(ACTIVITY) Report, as a single number, how many lines of the records contain the word "Leading".

### GIVEN INFORMATION

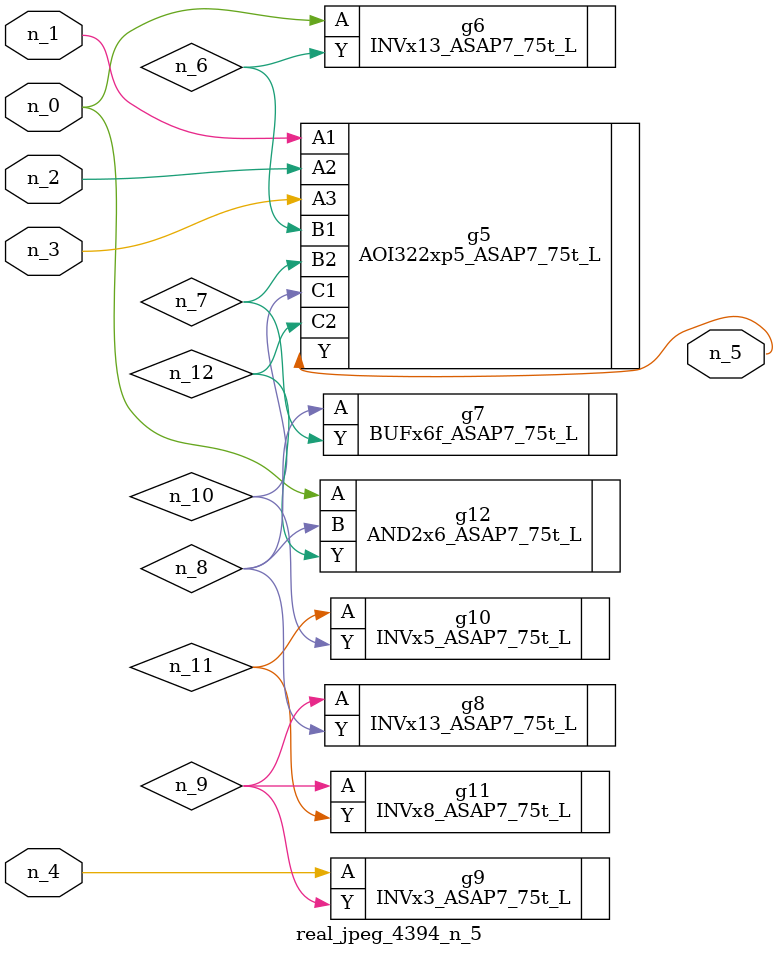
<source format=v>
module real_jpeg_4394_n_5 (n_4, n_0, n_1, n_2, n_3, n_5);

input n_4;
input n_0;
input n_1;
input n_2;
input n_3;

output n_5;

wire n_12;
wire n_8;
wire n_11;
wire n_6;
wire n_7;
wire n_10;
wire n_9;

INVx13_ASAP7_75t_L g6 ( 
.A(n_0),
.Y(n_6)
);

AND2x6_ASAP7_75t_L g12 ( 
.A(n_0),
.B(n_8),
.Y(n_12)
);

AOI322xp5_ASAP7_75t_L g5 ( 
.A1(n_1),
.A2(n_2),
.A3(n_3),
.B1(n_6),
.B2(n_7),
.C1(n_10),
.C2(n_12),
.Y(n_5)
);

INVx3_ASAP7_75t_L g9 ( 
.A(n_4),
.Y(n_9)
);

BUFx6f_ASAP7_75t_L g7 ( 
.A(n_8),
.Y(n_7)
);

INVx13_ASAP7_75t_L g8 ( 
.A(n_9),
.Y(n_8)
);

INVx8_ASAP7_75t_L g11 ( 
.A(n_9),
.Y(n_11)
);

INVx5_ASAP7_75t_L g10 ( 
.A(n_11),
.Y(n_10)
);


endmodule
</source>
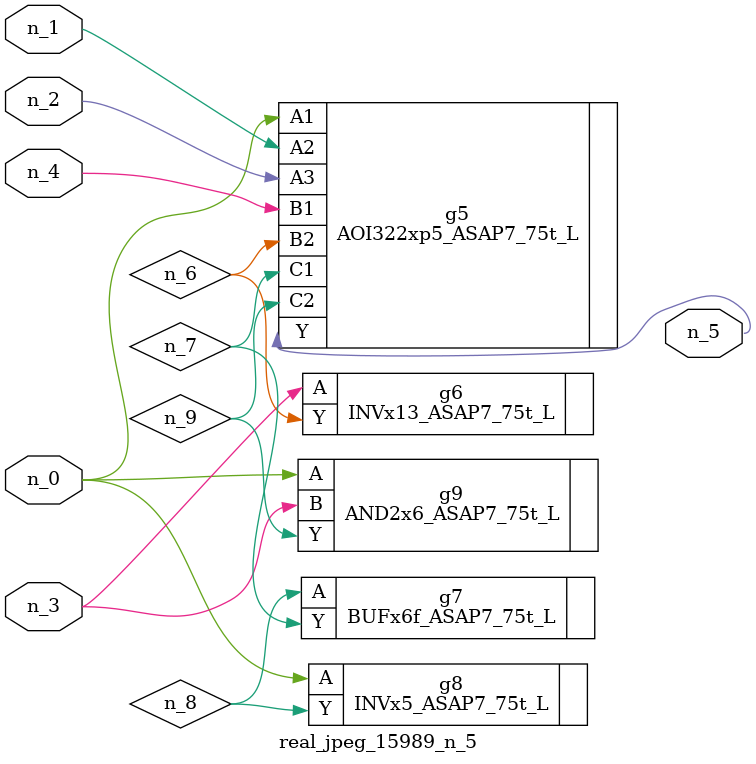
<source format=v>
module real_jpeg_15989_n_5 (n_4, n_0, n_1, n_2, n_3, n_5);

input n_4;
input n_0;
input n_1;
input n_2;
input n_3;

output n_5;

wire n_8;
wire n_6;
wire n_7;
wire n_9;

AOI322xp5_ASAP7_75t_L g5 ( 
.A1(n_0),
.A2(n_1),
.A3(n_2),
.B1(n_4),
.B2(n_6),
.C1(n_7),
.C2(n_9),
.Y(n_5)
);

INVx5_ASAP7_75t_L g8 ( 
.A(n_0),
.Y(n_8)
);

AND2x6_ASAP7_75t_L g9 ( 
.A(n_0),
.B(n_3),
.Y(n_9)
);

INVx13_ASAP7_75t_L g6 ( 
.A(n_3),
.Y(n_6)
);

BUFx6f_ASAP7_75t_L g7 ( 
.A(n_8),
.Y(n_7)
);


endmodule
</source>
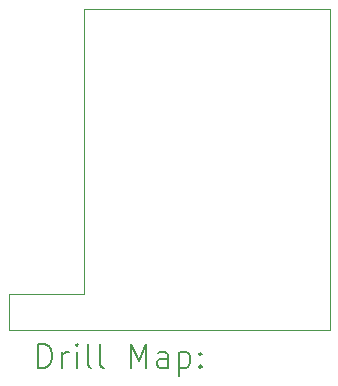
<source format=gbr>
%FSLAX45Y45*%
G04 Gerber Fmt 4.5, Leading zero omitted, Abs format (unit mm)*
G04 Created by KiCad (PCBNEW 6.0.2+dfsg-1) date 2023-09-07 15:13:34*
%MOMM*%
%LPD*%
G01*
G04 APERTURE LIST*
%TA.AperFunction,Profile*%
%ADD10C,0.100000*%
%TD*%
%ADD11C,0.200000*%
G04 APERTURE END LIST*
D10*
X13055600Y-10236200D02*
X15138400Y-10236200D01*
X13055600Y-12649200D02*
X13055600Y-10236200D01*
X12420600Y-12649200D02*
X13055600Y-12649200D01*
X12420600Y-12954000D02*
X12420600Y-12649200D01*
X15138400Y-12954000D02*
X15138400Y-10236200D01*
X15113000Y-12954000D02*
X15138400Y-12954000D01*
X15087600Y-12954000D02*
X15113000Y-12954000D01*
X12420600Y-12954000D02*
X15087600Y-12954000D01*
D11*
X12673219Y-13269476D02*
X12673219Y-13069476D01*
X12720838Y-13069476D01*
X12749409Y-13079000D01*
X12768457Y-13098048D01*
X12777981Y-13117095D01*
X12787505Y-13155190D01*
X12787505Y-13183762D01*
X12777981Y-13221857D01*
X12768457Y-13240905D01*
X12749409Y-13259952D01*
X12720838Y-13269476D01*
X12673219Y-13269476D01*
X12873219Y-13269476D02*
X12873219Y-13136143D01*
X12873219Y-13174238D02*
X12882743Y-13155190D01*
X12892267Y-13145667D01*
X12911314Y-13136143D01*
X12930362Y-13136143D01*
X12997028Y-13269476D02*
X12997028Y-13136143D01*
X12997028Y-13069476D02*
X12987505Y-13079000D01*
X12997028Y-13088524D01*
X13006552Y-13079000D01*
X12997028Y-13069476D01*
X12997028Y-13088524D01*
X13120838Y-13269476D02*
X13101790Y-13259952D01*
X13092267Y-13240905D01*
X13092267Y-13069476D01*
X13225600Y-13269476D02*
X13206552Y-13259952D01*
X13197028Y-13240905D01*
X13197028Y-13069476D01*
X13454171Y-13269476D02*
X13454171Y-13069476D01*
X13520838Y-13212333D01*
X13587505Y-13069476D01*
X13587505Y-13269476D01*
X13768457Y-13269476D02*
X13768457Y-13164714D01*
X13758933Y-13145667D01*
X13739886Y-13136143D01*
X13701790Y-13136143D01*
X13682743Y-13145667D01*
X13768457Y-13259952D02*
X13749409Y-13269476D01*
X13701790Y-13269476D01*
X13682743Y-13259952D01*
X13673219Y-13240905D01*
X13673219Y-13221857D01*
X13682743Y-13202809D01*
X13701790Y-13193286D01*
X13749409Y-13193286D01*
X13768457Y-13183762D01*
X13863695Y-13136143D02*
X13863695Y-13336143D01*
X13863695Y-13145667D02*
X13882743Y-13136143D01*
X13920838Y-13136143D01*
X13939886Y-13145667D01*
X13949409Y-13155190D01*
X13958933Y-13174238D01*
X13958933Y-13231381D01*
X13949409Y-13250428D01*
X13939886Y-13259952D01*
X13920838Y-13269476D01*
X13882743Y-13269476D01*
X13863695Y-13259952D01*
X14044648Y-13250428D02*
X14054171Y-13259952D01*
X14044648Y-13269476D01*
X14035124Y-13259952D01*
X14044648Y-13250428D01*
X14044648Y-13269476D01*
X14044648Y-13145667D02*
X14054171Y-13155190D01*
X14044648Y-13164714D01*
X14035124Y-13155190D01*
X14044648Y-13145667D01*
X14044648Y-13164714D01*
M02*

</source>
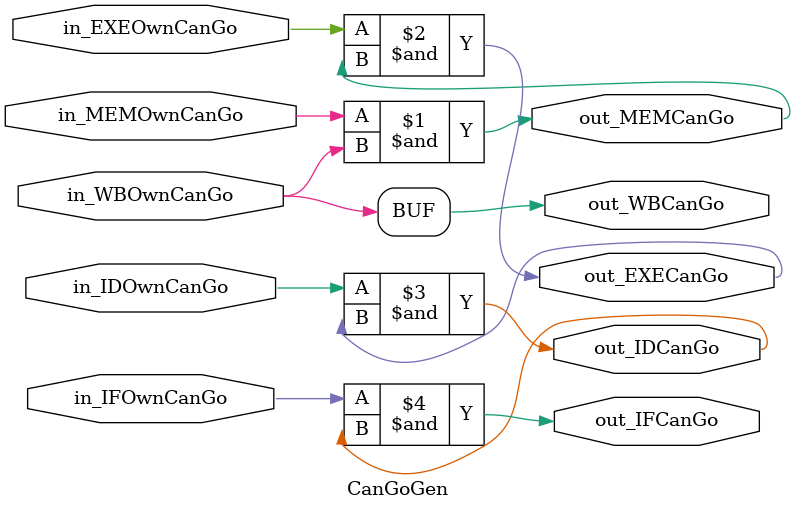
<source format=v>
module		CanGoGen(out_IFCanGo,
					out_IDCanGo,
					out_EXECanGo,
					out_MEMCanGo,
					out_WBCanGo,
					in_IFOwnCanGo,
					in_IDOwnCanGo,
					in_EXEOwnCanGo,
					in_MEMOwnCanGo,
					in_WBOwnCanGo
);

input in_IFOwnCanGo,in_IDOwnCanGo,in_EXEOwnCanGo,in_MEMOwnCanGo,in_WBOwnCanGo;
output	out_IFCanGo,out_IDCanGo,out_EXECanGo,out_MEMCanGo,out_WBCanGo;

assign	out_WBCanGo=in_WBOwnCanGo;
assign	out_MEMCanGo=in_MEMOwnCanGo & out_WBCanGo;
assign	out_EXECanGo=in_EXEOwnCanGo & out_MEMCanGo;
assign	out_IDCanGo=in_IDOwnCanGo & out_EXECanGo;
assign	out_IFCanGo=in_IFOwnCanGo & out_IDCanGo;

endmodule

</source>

######
### GIVEN INFORMATION

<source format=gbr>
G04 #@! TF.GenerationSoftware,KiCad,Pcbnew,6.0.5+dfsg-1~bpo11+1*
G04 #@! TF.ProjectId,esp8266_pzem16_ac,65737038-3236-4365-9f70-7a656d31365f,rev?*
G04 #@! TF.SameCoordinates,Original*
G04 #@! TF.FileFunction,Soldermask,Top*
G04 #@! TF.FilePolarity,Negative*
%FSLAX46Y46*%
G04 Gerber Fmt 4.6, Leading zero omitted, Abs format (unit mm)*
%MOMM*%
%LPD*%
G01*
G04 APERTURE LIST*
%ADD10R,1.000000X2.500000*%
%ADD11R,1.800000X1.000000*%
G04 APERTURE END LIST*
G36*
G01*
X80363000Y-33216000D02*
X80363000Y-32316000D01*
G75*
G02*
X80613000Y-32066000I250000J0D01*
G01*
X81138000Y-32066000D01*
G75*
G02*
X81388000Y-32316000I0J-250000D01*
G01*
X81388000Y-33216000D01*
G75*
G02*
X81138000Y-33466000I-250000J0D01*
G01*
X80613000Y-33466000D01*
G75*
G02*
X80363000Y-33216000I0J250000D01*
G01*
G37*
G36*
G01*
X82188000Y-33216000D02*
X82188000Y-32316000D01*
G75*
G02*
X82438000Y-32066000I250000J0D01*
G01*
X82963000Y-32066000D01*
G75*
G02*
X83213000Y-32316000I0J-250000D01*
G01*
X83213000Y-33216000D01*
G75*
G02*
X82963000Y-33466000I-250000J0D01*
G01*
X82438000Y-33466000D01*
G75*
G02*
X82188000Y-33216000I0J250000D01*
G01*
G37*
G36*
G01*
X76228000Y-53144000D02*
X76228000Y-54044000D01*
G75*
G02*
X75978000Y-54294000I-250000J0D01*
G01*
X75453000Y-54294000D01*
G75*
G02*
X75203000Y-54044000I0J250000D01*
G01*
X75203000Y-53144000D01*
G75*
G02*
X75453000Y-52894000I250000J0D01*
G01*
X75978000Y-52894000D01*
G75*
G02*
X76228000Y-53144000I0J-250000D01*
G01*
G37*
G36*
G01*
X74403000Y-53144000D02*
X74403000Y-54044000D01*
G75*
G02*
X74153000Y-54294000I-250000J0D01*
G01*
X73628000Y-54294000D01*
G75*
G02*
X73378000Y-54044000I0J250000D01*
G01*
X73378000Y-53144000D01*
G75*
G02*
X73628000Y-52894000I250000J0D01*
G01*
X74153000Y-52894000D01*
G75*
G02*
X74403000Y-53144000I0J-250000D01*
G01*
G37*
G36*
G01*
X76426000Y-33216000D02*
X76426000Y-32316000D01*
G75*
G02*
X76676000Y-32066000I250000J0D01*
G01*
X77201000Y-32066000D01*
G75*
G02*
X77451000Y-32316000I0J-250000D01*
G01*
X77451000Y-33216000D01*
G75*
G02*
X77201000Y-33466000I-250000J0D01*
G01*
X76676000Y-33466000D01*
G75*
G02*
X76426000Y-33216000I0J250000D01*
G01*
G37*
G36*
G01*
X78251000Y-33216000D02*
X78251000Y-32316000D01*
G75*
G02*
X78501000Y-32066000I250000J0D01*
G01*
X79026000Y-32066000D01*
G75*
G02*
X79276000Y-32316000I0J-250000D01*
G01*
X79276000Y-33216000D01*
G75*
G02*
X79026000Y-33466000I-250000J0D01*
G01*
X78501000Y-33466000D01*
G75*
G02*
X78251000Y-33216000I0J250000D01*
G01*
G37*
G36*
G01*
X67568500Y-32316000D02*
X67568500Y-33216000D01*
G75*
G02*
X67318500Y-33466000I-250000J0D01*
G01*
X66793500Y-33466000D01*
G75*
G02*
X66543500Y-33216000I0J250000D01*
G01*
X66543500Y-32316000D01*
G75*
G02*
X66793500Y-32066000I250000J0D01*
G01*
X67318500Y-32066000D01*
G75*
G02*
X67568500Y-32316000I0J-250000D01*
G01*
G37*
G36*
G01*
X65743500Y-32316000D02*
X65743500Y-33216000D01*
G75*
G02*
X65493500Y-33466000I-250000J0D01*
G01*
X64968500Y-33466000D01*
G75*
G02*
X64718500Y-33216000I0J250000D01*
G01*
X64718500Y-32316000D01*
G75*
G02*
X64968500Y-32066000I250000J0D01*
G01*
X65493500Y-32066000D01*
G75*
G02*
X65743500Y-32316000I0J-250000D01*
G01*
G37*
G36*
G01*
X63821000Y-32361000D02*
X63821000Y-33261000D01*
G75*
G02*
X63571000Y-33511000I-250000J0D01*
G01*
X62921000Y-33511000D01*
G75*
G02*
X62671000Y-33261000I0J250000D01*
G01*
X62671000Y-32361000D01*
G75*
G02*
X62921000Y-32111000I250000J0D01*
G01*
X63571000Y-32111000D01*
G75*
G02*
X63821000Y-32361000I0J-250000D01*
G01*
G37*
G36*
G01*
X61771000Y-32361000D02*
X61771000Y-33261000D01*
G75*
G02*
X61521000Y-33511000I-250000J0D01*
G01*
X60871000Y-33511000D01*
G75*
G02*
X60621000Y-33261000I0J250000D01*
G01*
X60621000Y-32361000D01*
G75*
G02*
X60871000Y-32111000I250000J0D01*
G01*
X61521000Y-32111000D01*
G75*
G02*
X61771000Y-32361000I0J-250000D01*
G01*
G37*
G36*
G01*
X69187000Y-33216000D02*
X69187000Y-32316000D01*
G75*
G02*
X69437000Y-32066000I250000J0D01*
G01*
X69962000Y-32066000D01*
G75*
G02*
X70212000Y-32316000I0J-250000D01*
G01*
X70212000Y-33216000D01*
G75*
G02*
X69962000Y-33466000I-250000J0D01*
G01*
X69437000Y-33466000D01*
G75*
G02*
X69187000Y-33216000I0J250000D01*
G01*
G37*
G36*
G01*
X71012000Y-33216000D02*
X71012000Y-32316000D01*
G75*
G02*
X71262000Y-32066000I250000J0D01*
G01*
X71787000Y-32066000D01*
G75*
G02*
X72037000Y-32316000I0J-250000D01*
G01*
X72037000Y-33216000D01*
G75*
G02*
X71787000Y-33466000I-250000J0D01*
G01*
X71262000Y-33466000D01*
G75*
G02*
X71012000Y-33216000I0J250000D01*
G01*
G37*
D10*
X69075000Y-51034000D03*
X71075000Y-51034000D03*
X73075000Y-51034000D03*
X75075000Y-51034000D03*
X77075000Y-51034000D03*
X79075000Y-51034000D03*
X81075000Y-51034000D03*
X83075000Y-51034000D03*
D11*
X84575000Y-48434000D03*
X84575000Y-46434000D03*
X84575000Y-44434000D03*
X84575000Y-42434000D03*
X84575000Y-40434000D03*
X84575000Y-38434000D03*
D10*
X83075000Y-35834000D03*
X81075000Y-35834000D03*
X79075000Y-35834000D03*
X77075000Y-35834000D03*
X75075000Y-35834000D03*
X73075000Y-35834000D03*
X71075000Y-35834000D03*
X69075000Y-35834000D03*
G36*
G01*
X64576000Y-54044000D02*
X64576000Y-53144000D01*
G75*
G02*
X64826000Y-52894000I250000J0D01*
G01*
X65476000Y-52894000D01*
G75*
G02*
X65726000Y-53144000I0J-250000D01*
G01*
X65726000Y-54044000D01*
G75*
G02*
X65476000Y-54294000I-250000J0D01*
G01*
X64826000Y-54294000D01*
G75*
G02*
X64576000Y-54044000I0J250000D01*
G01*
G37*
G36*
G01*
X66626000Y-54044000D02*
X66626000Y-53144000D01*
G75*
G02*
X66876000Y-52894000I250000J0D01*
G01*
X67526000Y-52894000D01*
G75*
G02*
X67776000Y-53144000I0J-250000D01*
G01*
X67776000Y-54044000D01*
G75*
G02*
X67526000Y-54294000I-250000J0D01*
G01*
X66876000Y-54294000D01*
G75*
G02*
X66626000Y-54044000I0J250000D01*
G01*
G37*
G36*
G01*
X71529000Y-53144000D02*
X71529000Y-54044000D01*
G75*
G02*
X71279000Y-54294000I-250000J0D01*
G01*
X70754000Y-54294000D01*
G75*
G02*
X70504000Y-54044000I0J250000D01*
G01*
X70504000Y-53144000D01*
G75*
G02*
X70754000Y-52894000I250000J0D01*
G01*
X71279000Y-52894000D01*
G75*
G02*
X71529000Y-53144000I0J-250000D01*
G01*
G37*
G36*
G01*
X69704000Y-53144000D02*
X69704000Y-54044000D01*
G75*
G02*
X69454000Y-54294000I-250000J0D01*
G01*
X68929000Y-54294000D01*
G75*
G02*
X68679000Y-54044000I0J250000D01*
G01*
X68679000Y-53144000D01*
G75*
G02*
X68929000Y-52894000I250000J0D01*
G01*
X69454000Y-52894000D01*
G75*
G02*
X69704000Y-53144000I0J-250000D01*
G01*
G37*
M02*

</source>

######

(YOUR RESPONSE) 2